Per quanto riguarda l’ictus emorragico, la trombolisi non è efficace. Tuttavia, anche in questo caso, è fondamentale agire il prima possibile per controllare il sanguinamento e ridurre la pressione intracranica. In caso di emorragia è possibile somministrare per endovena mannitolo o glicerolo, sostanze in grado di facilitare il riassorbimento dei liquidi dai tessuti interessati. In caso di emorragie importanti, invece, il neurochirurgo può intervenire chirurgicamente per bloccare la perdita di sangue e favorire il drenaggio. Una volta gestita la fase acuta dell’ictus con terapie di emergenza, il trattamento è mirato a recuperare quanto più possibile le funzioni cerebrali danneggiate. Un’attenzione particolare andrà posta alla terapia farmacologica. Un primo tipo di terapia prevede farmaci antiaggreganti, come l'aspirina o il clopidogrel. Questi impediscono alle piastrine di aggregarsi, quindi servono a mantenere fluida la circolazione del sangue e a prevenire la formazione di eventuali trombi. In altri casi, invece, è indicata una terapia anticoagulante, generalmente con warfarin. Gli anticoagulanti come il coumadin rallentano la normale attività di coagulazione del sangue, impedendo la formazione di coaguli. Questo regime terapeutico è instaurato soprattutto per i pazienti che hanno avuto un’embolia originata dal cuore. Alle dimissioni viene pianificata anche una terapia riabilitativa, che prevede programmi di fisioterapia, logopedia e terapia occupazionale. Com'è noto, purtroppo, in alcuni casi l’ictus è mortale o lascia disabilità permanenti.
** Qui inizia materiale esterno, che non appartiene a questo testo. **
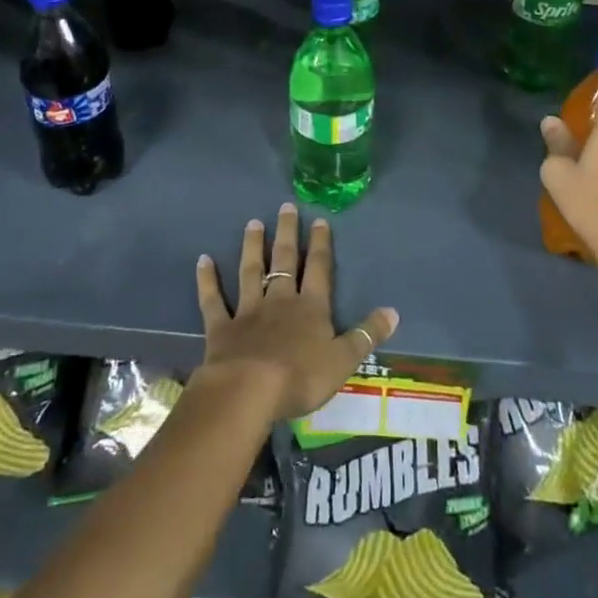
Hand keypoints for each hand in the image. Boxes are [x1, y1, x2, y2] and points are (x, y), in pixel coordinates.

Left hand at [194, 205, 397, 422]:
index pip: (319, 269)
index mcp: (311, 307)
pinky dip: (208, 280)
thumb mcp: (343, 360)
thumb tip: (394, 310)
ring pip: (251, 271)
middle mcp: (280, 301)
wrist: (248, 390)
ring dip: (253, 247)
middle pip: (285, 261)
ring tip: (253, 223)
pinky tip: (203, 260)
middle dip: (287, 233)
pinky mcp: (221, 327)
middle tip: (285, 207)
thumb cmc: (300, 377)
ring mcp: (248, 311)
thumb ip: (366, 334)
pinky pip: (213, 299)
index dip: (321, 244)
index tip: (319, 220)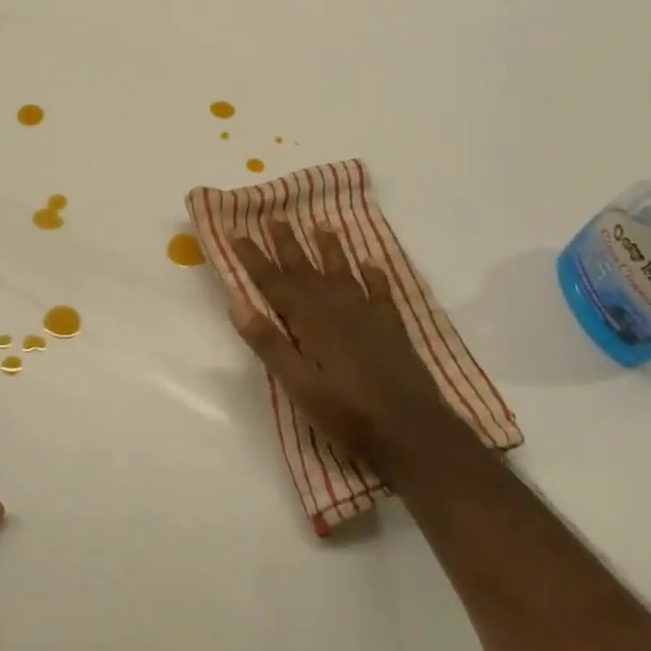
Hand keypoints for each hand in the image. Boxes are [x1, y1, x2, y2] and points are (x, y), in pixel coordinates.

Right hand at [228, 219, 471, 485]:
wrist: (413, 433)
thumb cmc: (348, 414)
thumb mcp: (299, 387)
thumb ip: (270, 345)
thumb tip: (237, 304)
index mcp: (311, 323)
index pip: (276, 284)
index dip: (255, 259)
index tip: (238, 233)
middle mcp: (338, 311)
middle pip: (308, 272)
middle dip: (289, 245)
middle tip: (276, 217)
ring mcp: (369, 318)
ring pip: (344, 275)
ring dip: (331, 250)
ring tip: (322, 225)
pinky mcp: (392, 331)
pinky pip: (381, 294)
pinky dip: (375, 277)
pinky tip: (372, 265)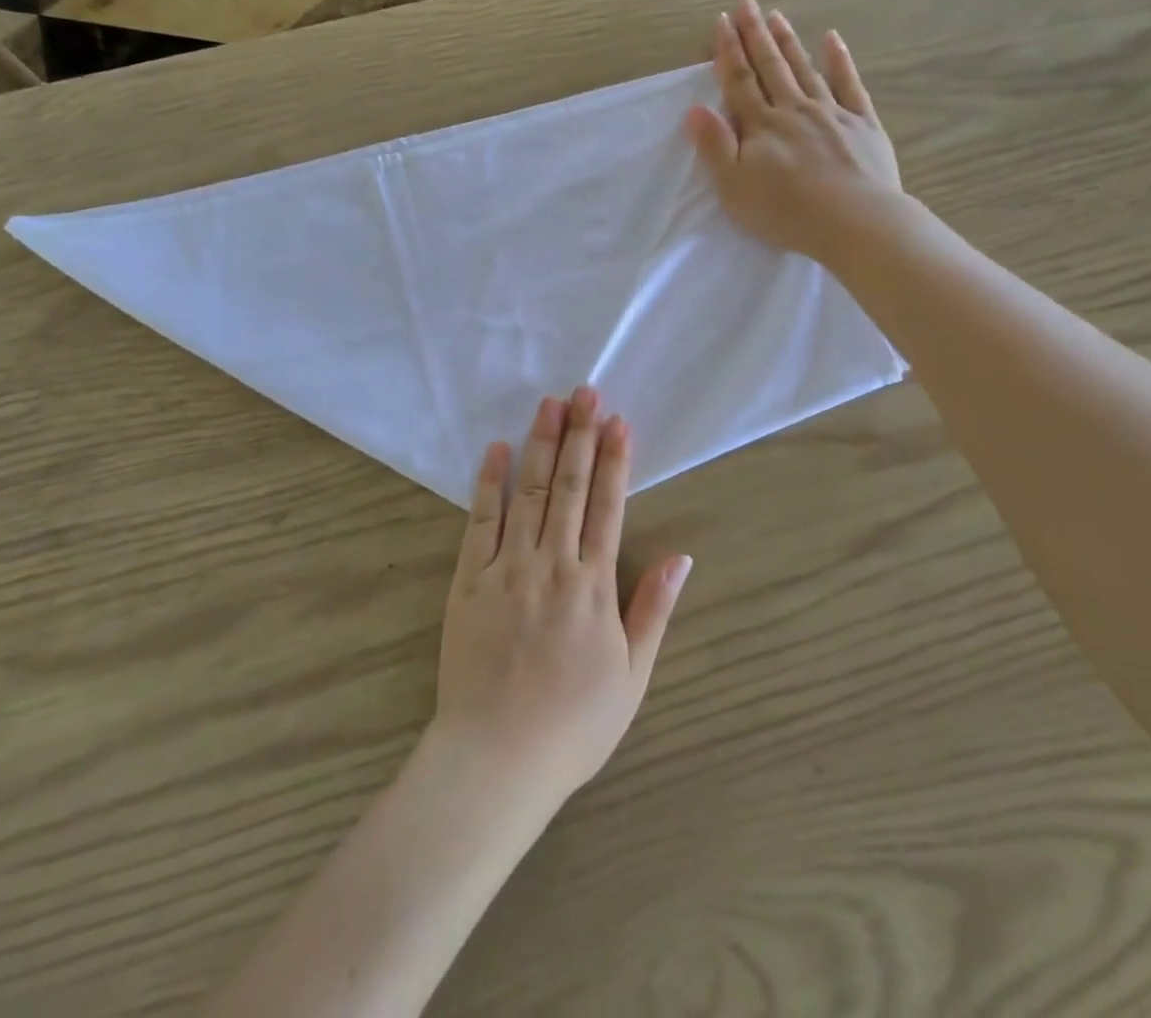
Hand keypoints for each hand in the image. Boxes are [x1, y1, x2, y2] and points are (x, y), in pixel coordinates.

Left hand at [431, 388, 691, 811]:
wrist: (497, 759)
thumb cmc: (572, 725)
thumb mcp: (632, 677)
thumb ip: (653, 611)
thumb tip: (682, 557)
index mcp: (593, 586)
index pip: (607, 506)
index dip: (614, 460)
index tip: (617, 420)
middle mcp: (553, 564)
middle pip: (568, 487)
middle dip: (579, 435)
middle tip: (584, 391)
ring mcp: (508, 568)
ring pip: (528, 492)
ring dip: (540, 444)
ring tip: (549, 404)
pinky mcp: (469, 580)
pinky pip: (480, 522)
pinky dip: (489, 483)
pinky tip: (496, 449)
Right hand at [685, 0, 905, 263]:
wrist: (854, 221)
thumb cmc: (786, 211)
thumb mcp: (734, 187)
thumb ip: (715, 146)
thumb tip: (695, 109)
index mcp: (761, 126)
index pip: (739, 81)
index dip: (728, 51)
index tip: (721, 21)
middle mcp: (793, 109)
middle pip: (770, 66)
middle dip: (755, 33)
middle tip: (747, 1)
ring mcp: (831, 113)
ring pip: (804, 69)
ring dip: (788, 41)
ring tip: (777, 15)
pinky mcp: (862, 124)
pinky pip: (849, 84)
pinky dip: (839, 60)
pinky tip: (832, 39)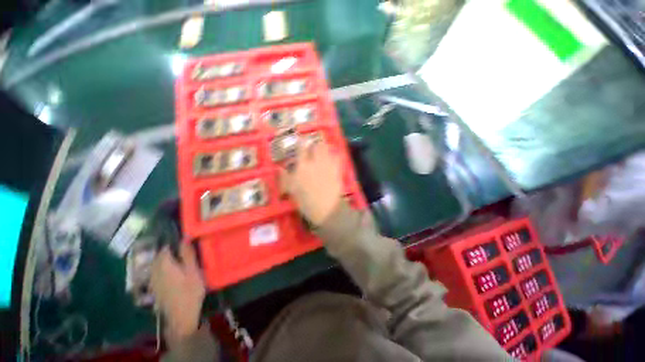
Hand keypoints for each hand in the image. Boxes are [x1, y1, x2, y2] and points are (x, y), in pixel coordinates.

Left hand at [151, 243, 205, 343]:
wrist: (181, 316)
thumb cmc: (190, 291)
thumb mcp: (193, 271)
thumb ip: (188, 254)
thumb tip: (184, 238)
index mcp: (165, 265)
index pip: (165, 248)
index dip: (174, 243)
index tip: (186, 243)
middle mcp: (155, 271)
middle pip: (160, 257)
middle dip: (170, 252)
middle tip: (185, 252)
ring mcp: (153, 281)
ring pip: (157, 265)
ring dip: (167, 261)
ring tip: (180, 262)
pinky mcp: (155, 289)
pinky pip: (157, 274)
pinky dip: (164, 270)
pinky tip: (174, 275)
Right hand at [280, 139, 342, 225]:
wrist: (327, 210)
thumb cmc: (307, 202)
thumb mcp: (292, 191)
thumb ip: (285, 177)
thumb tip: (279, 168)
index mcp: (303, 166)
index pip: (302, 148)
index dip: (301, 142)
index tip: (301, 140)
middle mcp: (316, 162)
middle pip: (317, 145)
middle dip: (315, 143)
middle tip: (312, 147)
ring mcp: (328, 165)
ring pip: (327, 149)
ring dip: (324, 148)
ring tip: (322, 151)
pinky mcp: (337, 170)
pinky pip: (337, 157)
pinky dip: (334, 155)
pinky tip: (332, 158)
È possibile cercare di prevenire l’ictus tenendo sotto controllo alcuni fattori di rischio. Innanzitutto, in presenza di malattie specifiche, come diabete, ipercolesterolemia, fibrillazione atriale, ipertensione arteriosa e alcune cardiopatie, è essenziale attenersi alle indicazioni del medico e sottoporsi ad accertamenti periodici. Fondamentale è anche l’attenzione verso lo stile di vita. Il primo consiglio è quello di abolire il fumo. Come abbiamo ricordato, il fumo è nemico della circolazione del sangue, facilita la formazione di placche all’interno delle arterie, danneggia le pareti dei vasi e facilita l’aggregazione piastrinica. Per la prevenzione dell’ictus è poi molto importante che la dieta sia equilibrata e sana. La dieta generalmente consigliata è a base di cibi semplici e poco grassi, preferendo cereali integrali, pesce, frutta e verdura e, come condimento, olio extravergine d’oliva. Occorre evitare l’eccesso di sale e limitare il consumo di alcolici e dolci. Un’attenzione particolare va rivolta anche all’attività fisica, la quale riveste un ruolo protettivo nei confronti dell’ictus, purché sia svolta regolarmente. È dimostrato, infatti, che la sedentarietà favorisce molti altri fattori di rischio cardiovascolare, oltre a peggiorare la circolazione.